リーダーが変わると組織も変わる

われわれのコーチングを受けるリーダーには、「厳しすぎる」(と見られている)人が少なくありません。その人自身が優秀で、その人にとっては当たり前のことを周囲ができないがゆえに、周囲を叱りとばしてしまうようです。 あるいは、優秀すぎるがゆえに全部を仕切ってしまい、部下が育たないと言うことも起きがちです。

そんなひとりだったAさんがコーチングを通じて考えた行動は 「部下の一人ひとりとじっくり話す」ことでした。 部下たちからは、

・Aさんは話を聞いてくれないので、何を言っても無駄だと思い、黙っていた。積極的に何かをやろうとする気持ちもなくしてしまっていた。
・逆らうとどこかに飛ばされそうだと思っていた。
などの声が聞かれたそうです。

しかし、Aさんは逆上したり落ち込むことなく、自分の行動を変えてみました。 指示命令を出す前に、なるべく部下の意見やアイディアを聞くようにしたのです。その結果、彼の部下は、見違えるように積極的かつ主体的に仕事を進めるようになりました。閉塞感のあった部内の雰囲気も明るくなっていったと言います。

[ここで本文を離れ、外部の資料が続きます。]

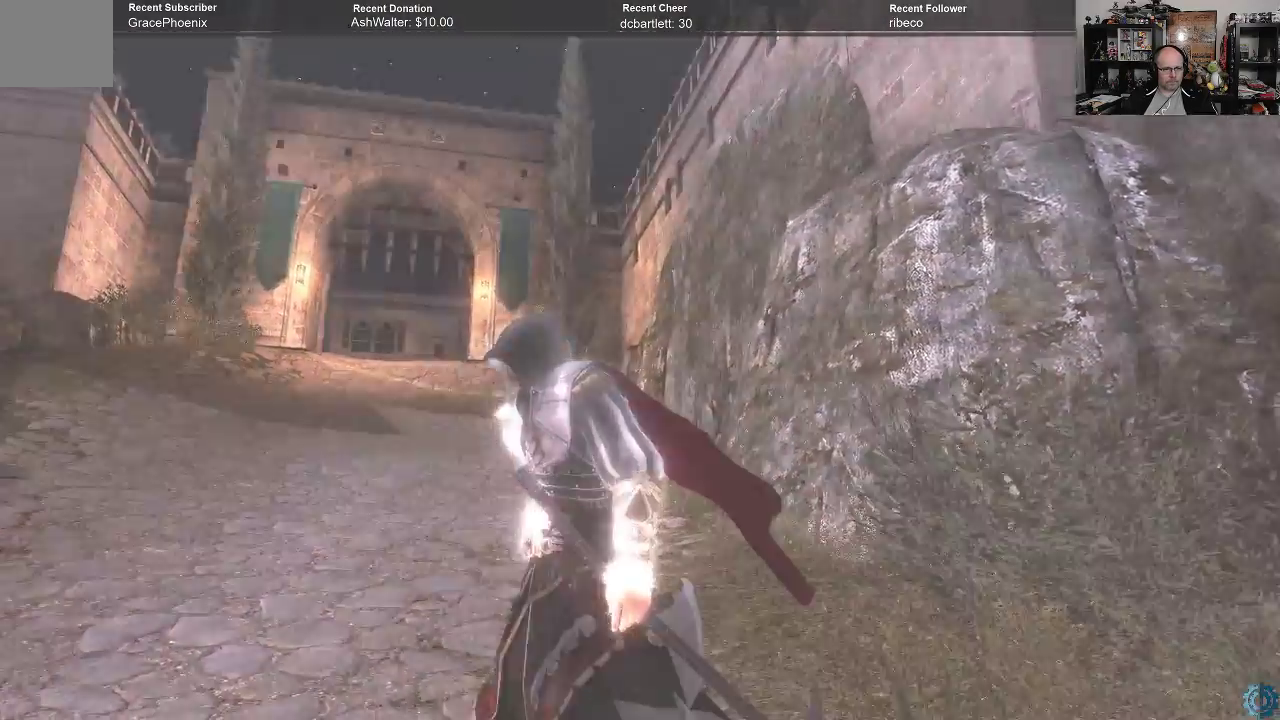
{"buttons": [], "left_stick": "center", "right_stick": "right", "events": [[300, "right_stick", "right"], [467, "left_stick", "center"]]}
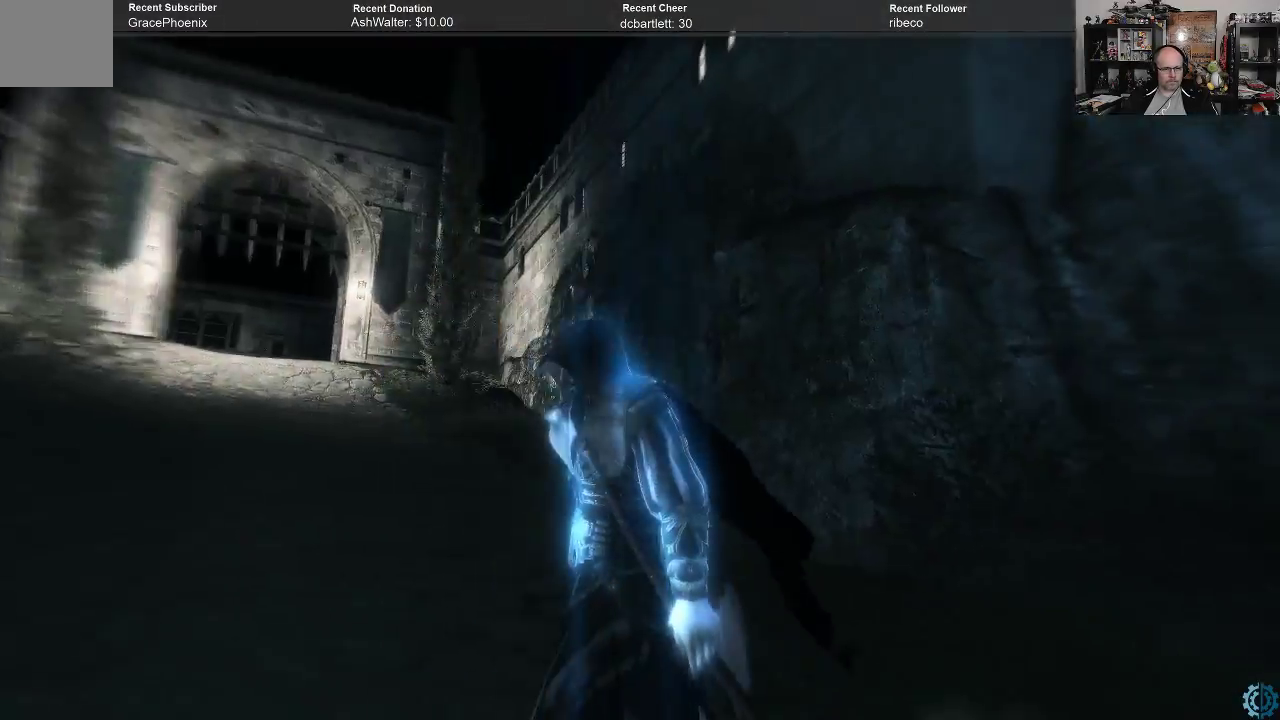
{"buttons": [], "left_stick": "left", "right_stick": "left", "events": [[100, "right_stick", "center"], [167, "left_stick", "down"], [233, "right_stick", "left"], [333, "left_stick", "down-left"], [433, "left_stick", "left"]]}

チームや組織のリーダーは、自分が考える以上にメンバーに大きな影響を与えています。Aさんの例が示すように、リーダー自身が変われば、組織の雰囲気も、仕事の進め方も、部下のやる気もどんどん変わっていきます。そ してこの変化がやがて組織の業績にも結びついていくのです。

ガンジーの言葉に「変化を見たいなら、自らがその変化になれ」というのがあります。部下を責めるだけでは状況は決して変わりません。リーダーはそれを心し、常に内省を怠らないようにしましょう。